ECHR ruling on Abu Qatada undermines national security, says think-tank

Islamist cleric and al-Qaeda associate Abu Qatada should be tried in Britain following the European Court of Human Rights (ECHR) ruling that he cannot be deported to Jordan, the Henry Jackson Society argues today.

Qatada, a Jordanian national, stands accused of conspiracy to cause explosions in his home country, but has never been charged with any offences in the UK, despite a long record of terrorist activity.

The Henry Jackson Society notes that Qatada has served as the spiritual advisor to a host of radical Islamists including 9/11's '20th hijacker' Zacarias Moussaoui and the 2001 'shoe bomber' Richard Reid, and mentor of Abu Hamza, the former imam of the Finsbury Park Mosque who was convicted of soliciting to murder and inciting racial hatred in 2006.

Qatada has been linked to the terrorist group Egyptian Islamic Jihad (now merged with al-Qaeda) through Ayman al-Zawahiri and is believed to have known Osama bin Laden since 1989.

The ECHR judgment found the UK legal system did everything it could in processing Qatada and that the UK's extradition arrangements with Jordan were sound.

Qatada is not staying in the UK because he is at risk of torture, but because the evidence against him might have been obtained from others under duress, breaching article six of the ECHR, the right to a fair trial.
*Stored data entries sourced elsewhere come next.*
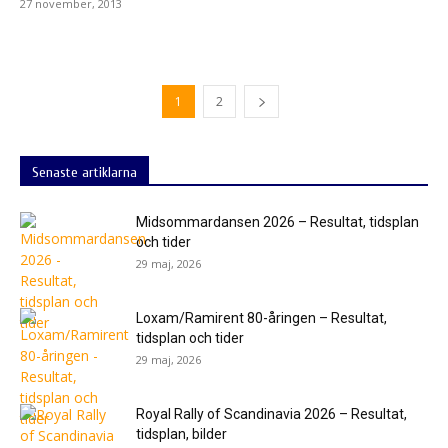
27 november, 2013
1
2
Senaste artiklarna
Midsommardansen 2026 – Resultat, tidsplan
och tider
29 maj, 2026
Loxam/Ramirent 80-åringen – Resultat,
tidsplan och tider
29 maj, 2026
Royal Rally of Scandinavia 2026 – Resultat,
tidsplan, bilder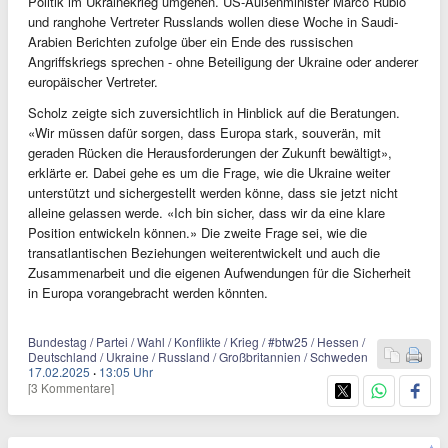
Politik im Ukrainekrieg umgehen. US-Außenminister Marco Rubio
und ranghohe Vertreter Russlands wollen diese Woche in Saudi-
Arabien Berichten zufolge über ein Ende des russischen
Angriffskriegs sprechen - ohne Beteiligung der Ukraine oder anderer
europäischer Vertreter.
Scholz zeigte sich zuversichtlich in Hinblick auf die Beratungen.
«Wir müssen dafür sorgen, dass Europa stark, souverän, mit
geraden Rücken die Herausforderungen der Zukunft bewältigt»,
erklärte er. Dabei gehe es um die Frage, wie die Ukraine weiter
unterstützt und sichergestellt werden könne, dass sie jetzt nicht
alleine gelassen werde. «Ich bin sicher, dass wir da eine klare
Position entwickeln können.» Die zweite Frage sei, wie die
transatlantischen Beziehungen weiterentwickelt und auch die
Zusammenarbeit und die eigenen Aufwendungen für die Sicherheit
in Europa vorangebracht werden könnten.
Bundestag / Partei / Wahl / Konflikte / Krieg / #btw25 / Hessen /
Deutschland / Ukraine / Russland / Großbritannien / Schweden
17.02.2025
·
13:05 Uhr
[3 Kommentare]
Before his arrest in London in October 2002, Abu Qatada was considered the most prominent jihadist scholar in the UK.

In February 2007, the Special Immigration Appeals Commission ruled that "He has given advice to many terrorist groups and individuals, whether formerly a spiritual adviser to them or not. His reach and the depth of his influence in that respect is formidable, even incalculable."

The 2008 report Virtual Caliphate, by the Centre for Social Cohesion, now part of the Henry Jackson Society, found many Islamist websites hosting audio recordings by Abu Qatada calling for jihad as the way to establish the Islamic caliphate, and demanding the execution of Muslim secularists, whom he describes as "kaffirs" (unbelievers).